Menu
Libération

En avant, doute

par Bruno Icher
publié le 3 octobre 2012 à 17h37

L'actualité judiciaire étant devenue une des mannes inépuisables de la production télévisuelle, il est probable que le nom de Viguier réveille quelques souvenirs au plus grand nombre. En 2000, un professeur de droit toulousain, Jacques Viguier, est soupçonné d'avoir tué sa femme, Suzanne, et d'avoir fait disparaître le corps. Son principal accusateur est Olivier Durandet, un ami de Suzanne qui se présentera plus tard comme son «compagnon» . C'est lui qui a reconduit la jeune femme à son domicile la nuit de sa disparition et c'est lui qui dirige l'enquête vers l'antagonisme dans lequel versait le couple Viguier. La longue instruction, impliquant plusieurs mois de prison préventive pour Viguier, se heurte à de troublants détails, notamment l'escamotage d'un matelas qui pourrait être tâché du sang de la jeune femme. Dix ans plus tard, en l'absence de preuves concluantes et surtout du corps de Suzanne, Jacques Viguier est acquitté.

Cette histoire, aussi simple que peu spectaculaire, est traversée par l'unique mais puissant poison du doute. Nul ne sait ce qui est arrivé à Suzanne Viguier et personne, hormis l'assassin -- si toutefois il existe --, ne sera jamais en mesure de faire toute la lumière sur cette affaire. Un contexte sur mesure pour Jean-Xavier de Lestrade dont le cheminement du documentaire à la fiction est déjà un sujet passionnant. Car ce réalisateur de 49 ans est depuis le début de sa carrière fasciné par la chose criminelle et par l'exercice de la justice. On lui doit notamment Un coupable idéal , documentaire saisissant sur un gamin noir de Floride accusé de meurtre et dont l'avocat commis d'office, peut-être galvanisé par la présence d'une caméra, parvient in extremis à prouver l'innocence.

Un coupable idéal

Ce film, qui obtient l'oscar 2002, lui ouvre les portes de toutes les télévisions américaines et il enchaîne sur un stupéfiant film, en huit épisodes, à multiples péripéties, The Staircase , dans lequel il partage pendant des mois le quotidien de Michael Peterson, écrivain blanc et riche (le contraire du gamin noir et pauvre d' Un coupable idéal ), accusé d'avoir tué sa femme dans l'escalier de leur grande maison de Caroline du Nord. L'affaire se conclut par la condamnation à perpétuité de Peterson, en octobre 2003, ne reposant sur aucune preuve tangible, avant de rebondir l'an dernier avec la mise en examen pour faux témoignage d'un des principaux accusateurs de Peterson. Lestrade, qui avait renoncé à réaliser des documentaires après le choc du verdict, prépare un nouveau film sur les suites de l'histoire.

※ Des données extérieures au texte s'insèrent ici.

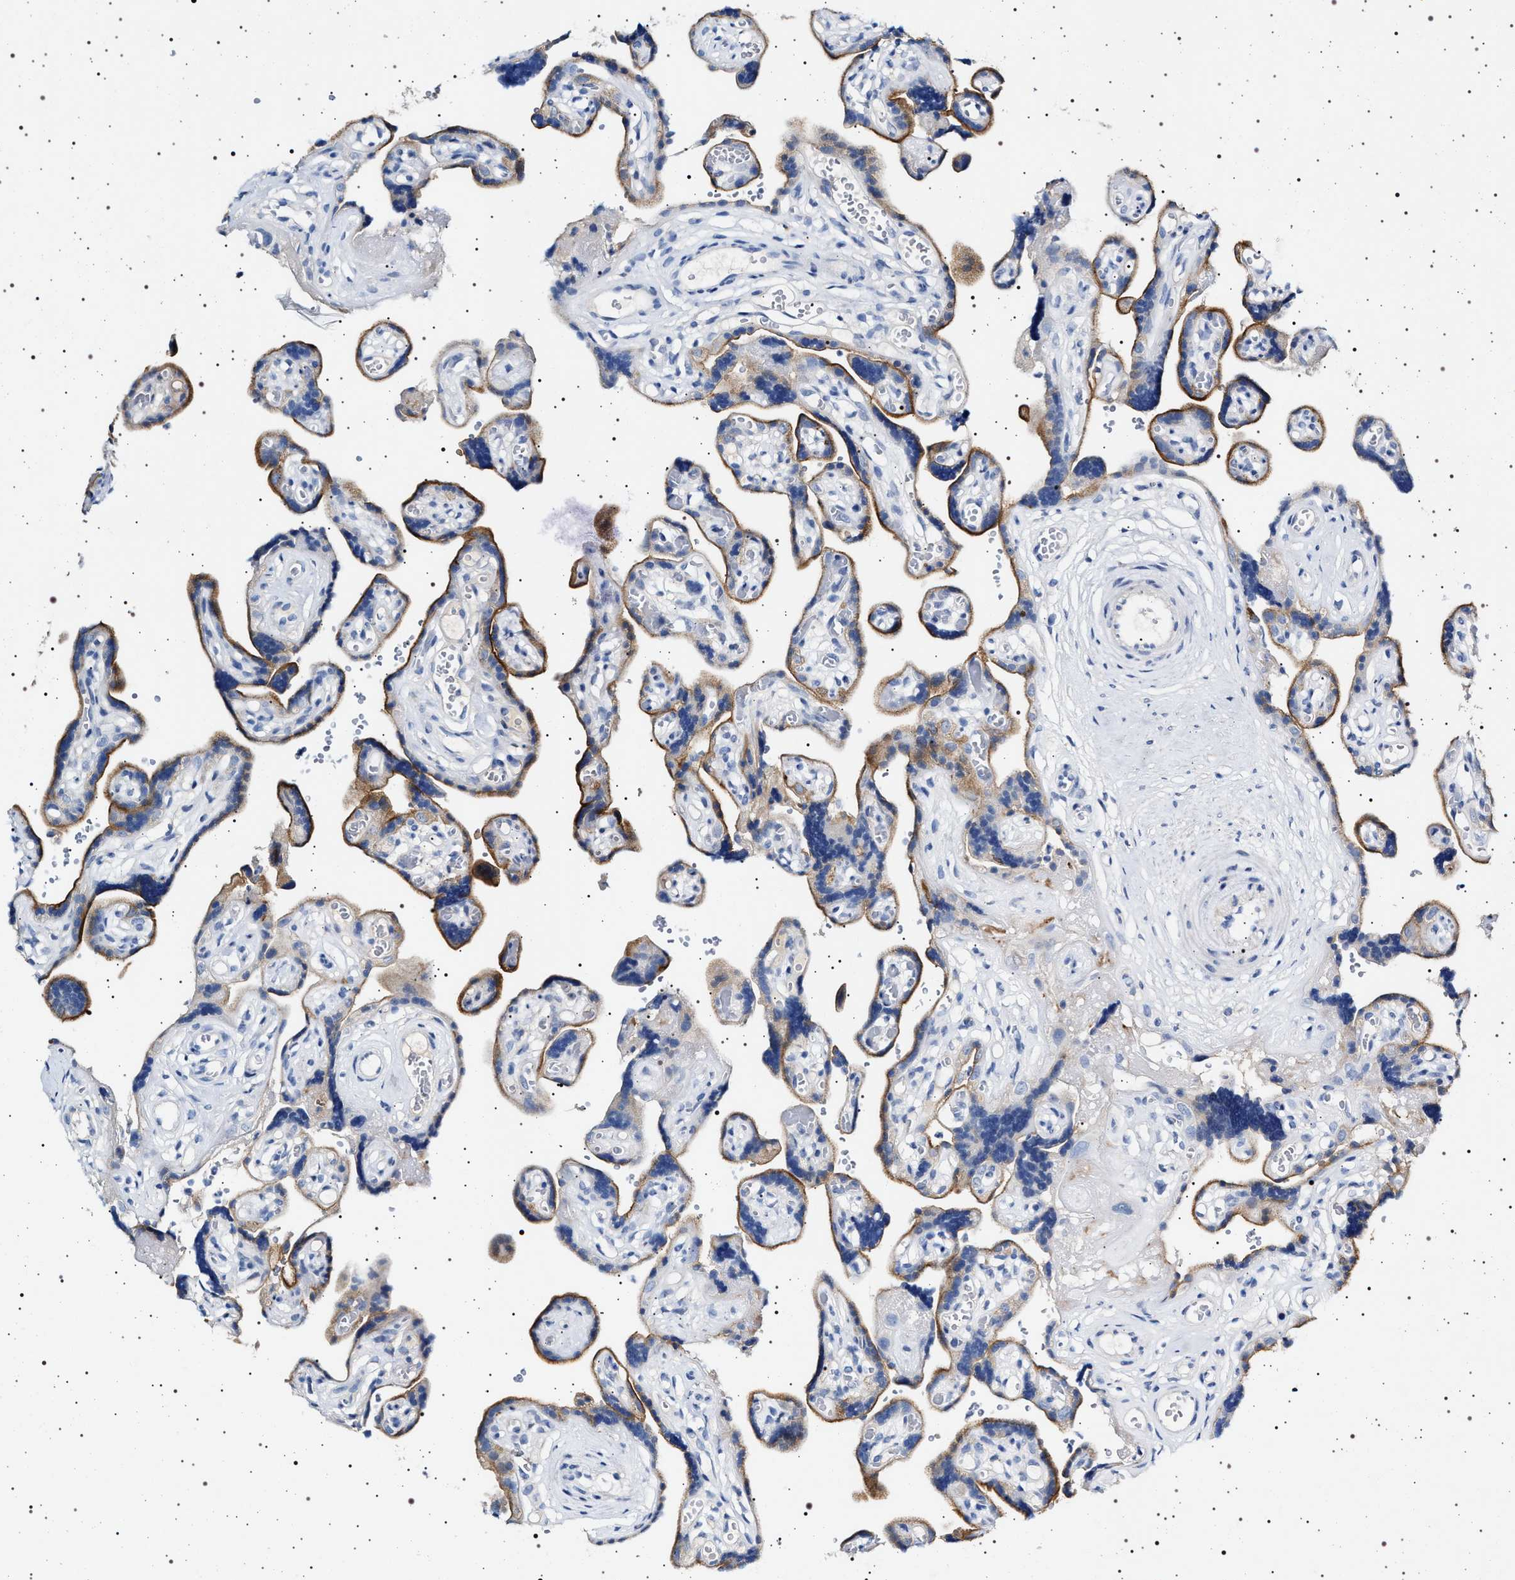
{"staining": {"intensity": "negative", "quantity": "none", "location": "none"}, "tissue": "placenta", "cell_type": "Decidual cells", "image_type": "normal", "snomed": [{"axis": "morphology", "description": "Normal tissue, NOS"}, {"axis": "topography", "description": "Placenta"}], "caption": "Micrograph shows no significant protein expression in decidual cells of normal placenta.", "gene": "NAALADL2", "patient": {"sex": "female", "age": 30}}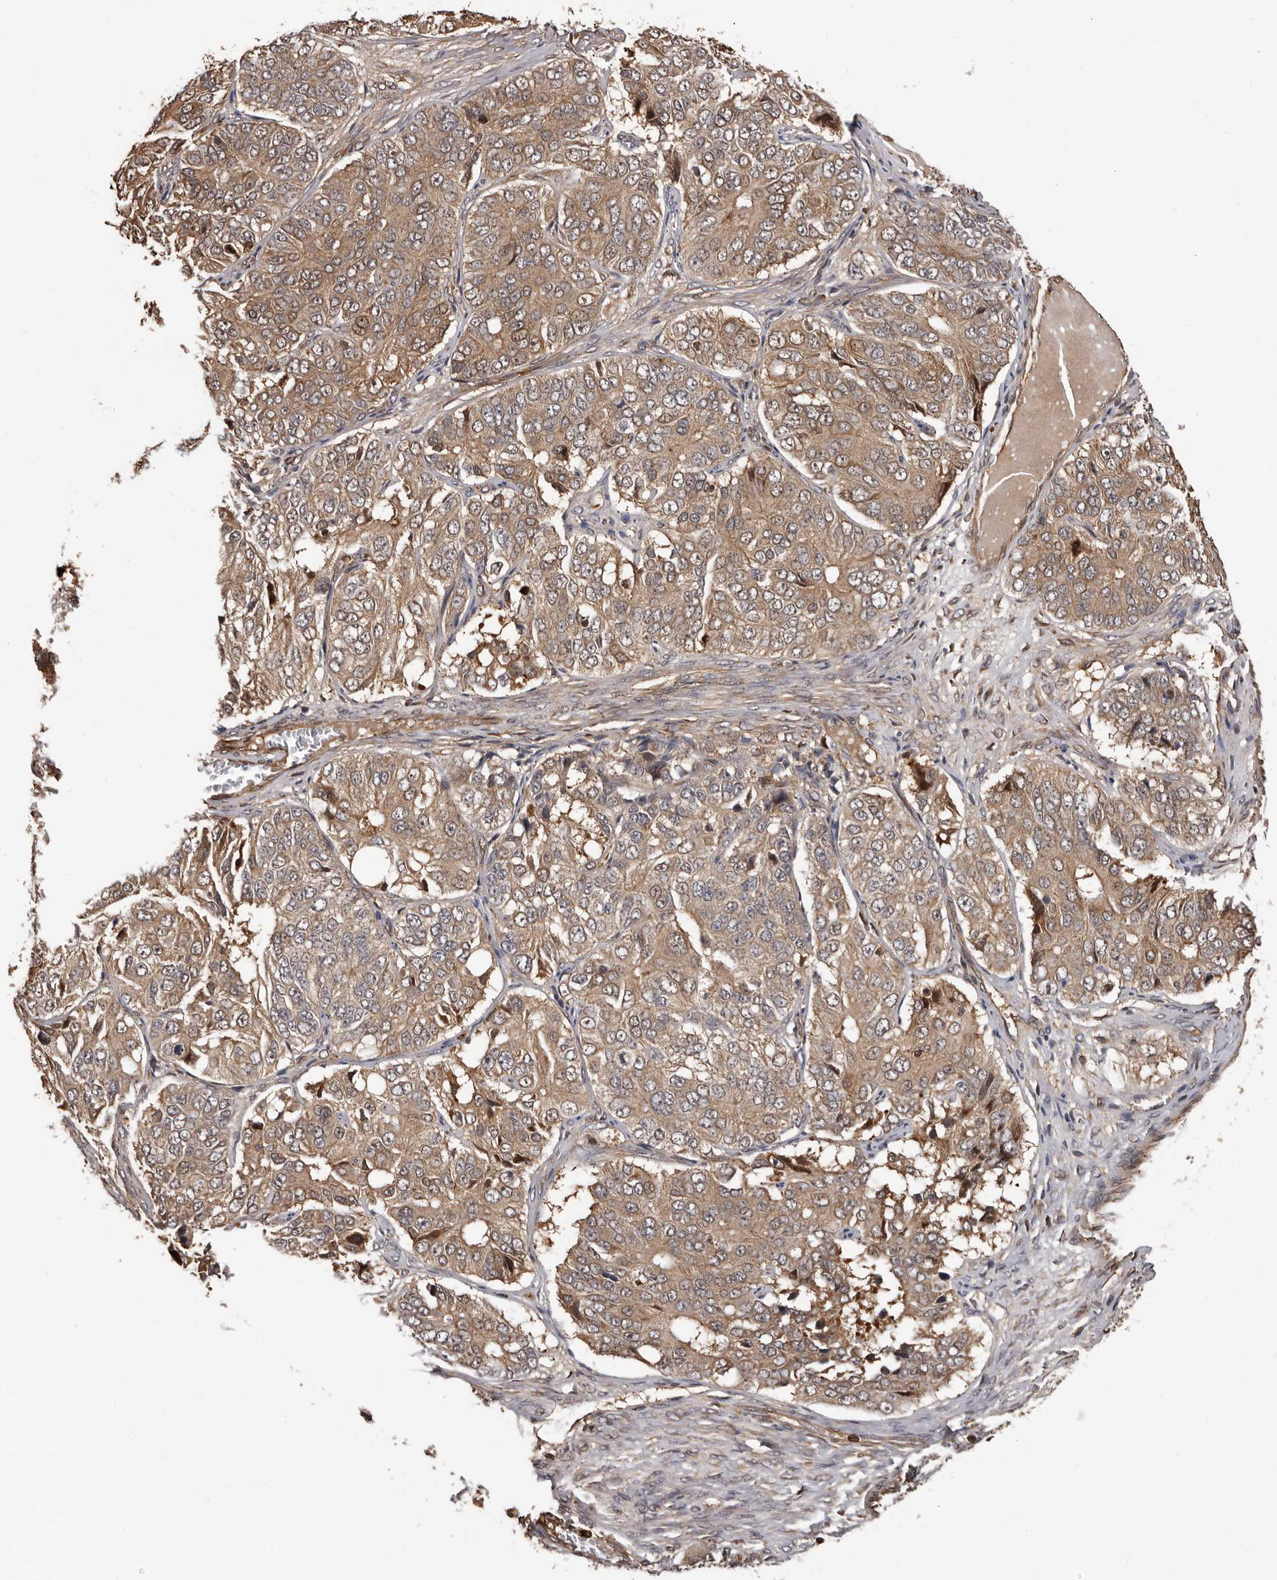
{"staining": {"intensity": "moderate", "quantity": ">75%", "location": "cytoplasmic/membranous"}, "tissue": "ovarian cancer", "cell_type": "Tumor cells", "image_type": "cancer", "snomed": [{"axis": "morphology", "description": "Carcinoma, endometroid"}, {"axis": "topography", "description": "Ovary"}], "caption": "Moderate cytoplasmic/membranous staining for a protein is identified in approximately >75% of tumor cells of ovarian endometroid carcinoma using IHC.", "gene": "ADAMTS2", "patient": {"sex": "female", "age": 51}}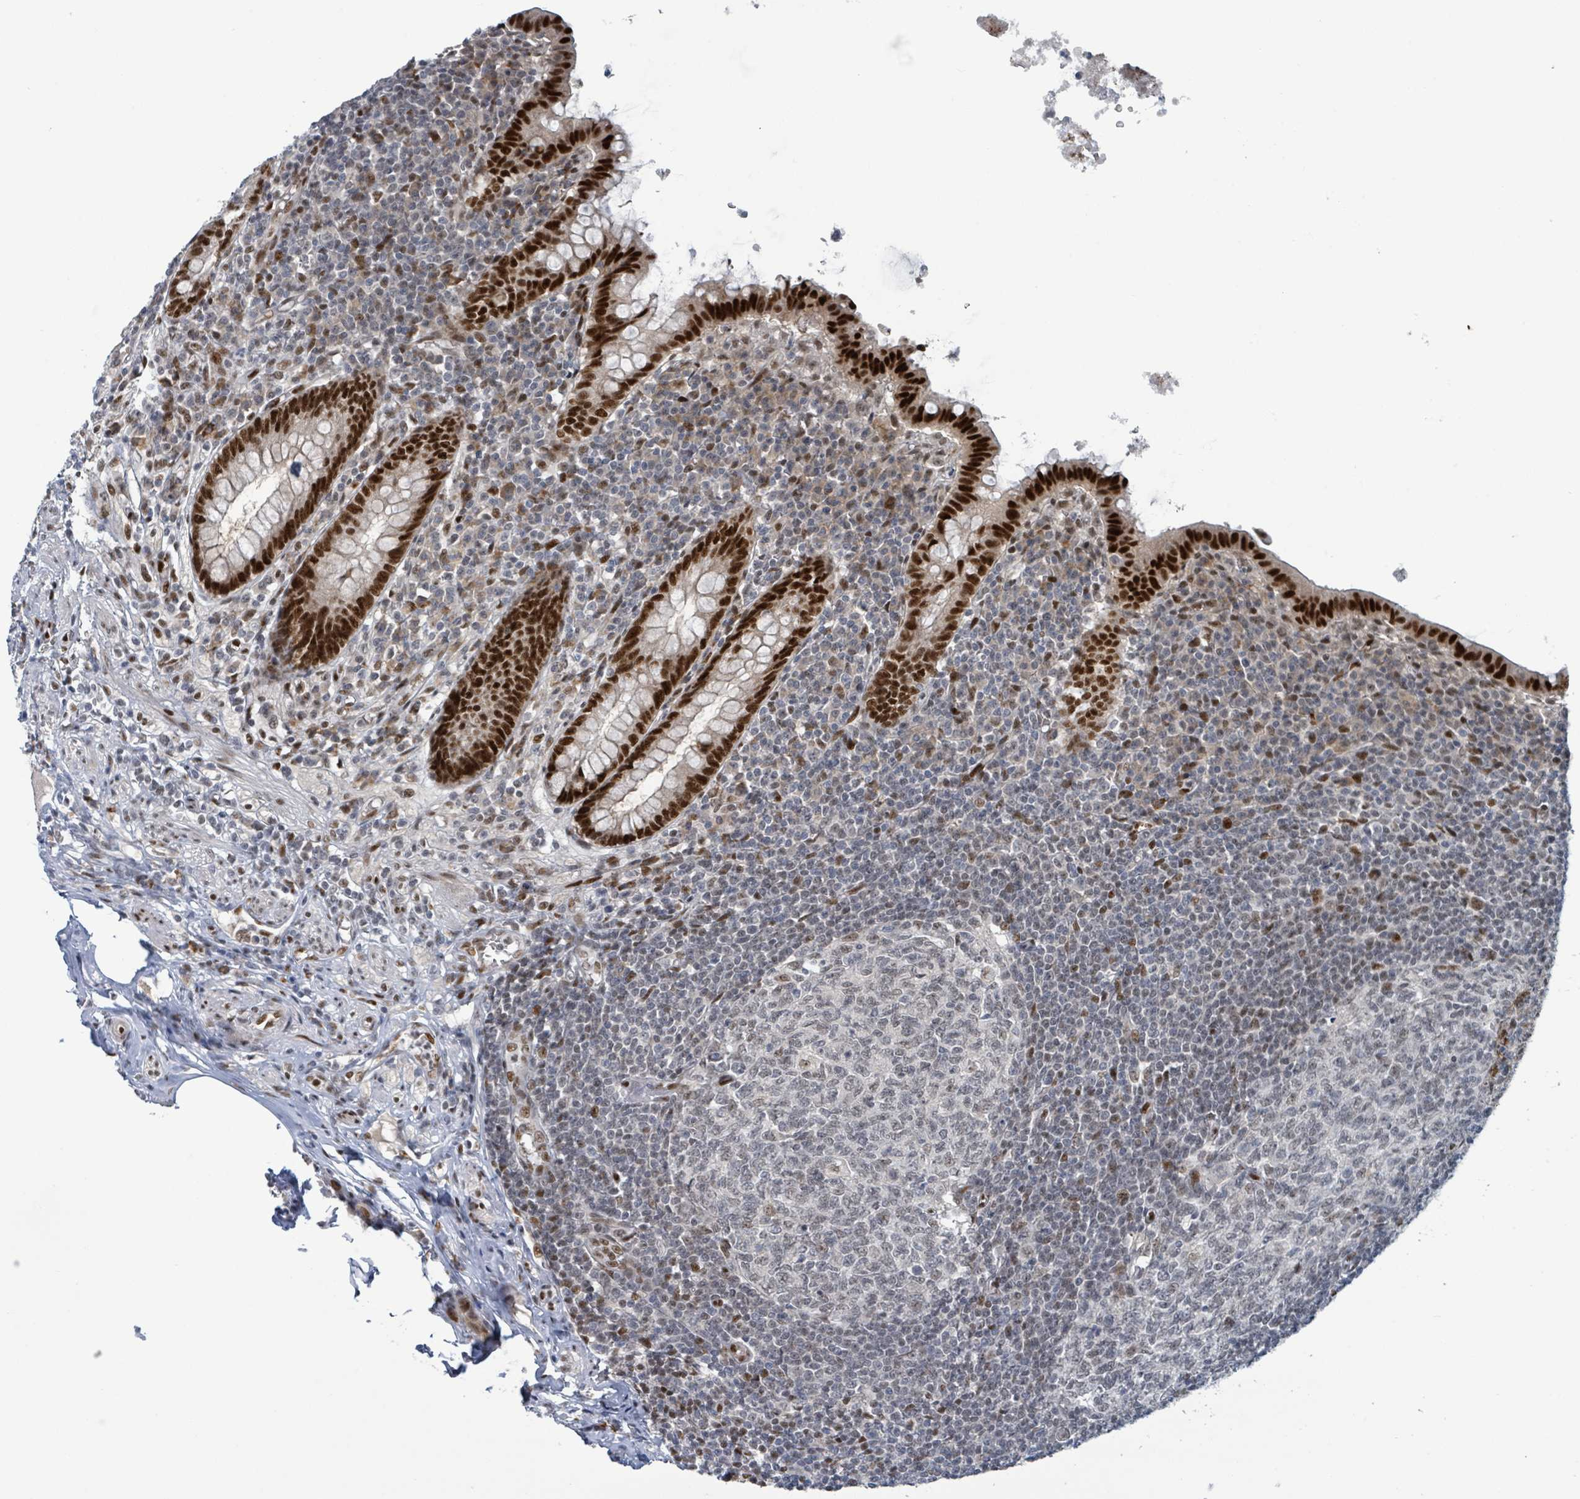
{"staining": {"intensity": "strong", "quantity": ">75%", "location": "nuclear"}, "tissue": "appendix", "cell_type": "Glandular cells", "image_type": "normal", "snomed": [{"axis": "morphology", "description": "Normal tissue, NOS"}, {"axis": "topography", "description": "Appendix"}], "caption": "Brown immunohistochemical staining in unremarkable human appendix displays strong nuclear staining in approximately >75% of glandular cells.", "gene": "KLF3", "patient": {"sex": "male", "age": 83}}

Entre-temps, c’est donc vers la fiction que s’est tourné le réalisateur pour explorer cette affaire Viguier qui présente certaines similitudes avec le dossier Peterson. Dans les deux cas, la vérité ne pourra jamais être certaine, sauf si le principal intéressé a commis le crime et qu’il l’avoue. Deuxième point, Jacques Viguier, comme Michael Peterson, possède une forte personnalité, pudique et parfois hautaine, susceptible de provoquer l’antipathie ; elle ne reflète rien d’autre qu’une soif d’indépendance et un refus de se donner en spectacle. Enfin, dernier détail, mais de taille, Jacques Viguier a été jadis le professeur de droit de Jean-Xavier de Lestrade. Bref, il connaît son sujet.

La fiction, très proche des faits réels, que le réalisateur en a tiré exploite remarquablement le danger des apparences. Ici interprété par le roc Thierry Godard ( Engrenages, Un village français ), Bruno Gaillon, le personnage inspiré de Viguier, refuse, pour les besoins de sa cause, de faire semblant d'être dévasté par la disparition de cette femme qu'il n'aime plus, même si cela doit lui coûter sa liberté. Et c'est bien cela que la machine judiciaire, faute de mieux, lui reproche au premier chef : ne pas avoir l'air d'un innocent.

Le recours de Lestrade aux flash-back mettant en scène la jeune femme (Betty Gaillon, jouée par Géraldine Pailhas), ont, du coup, presque un écho superflu. Ils donnent de la chair à la tragédie de ce couple dont la relation se délite mais n’apportent pas grand-chose sur ce qui constitue le centre névralgique de l’affaire, ces années d’enquête, de soupçons, de déchirements intérieurs que rien ne pourra dissiper, et qui font toute la force du film.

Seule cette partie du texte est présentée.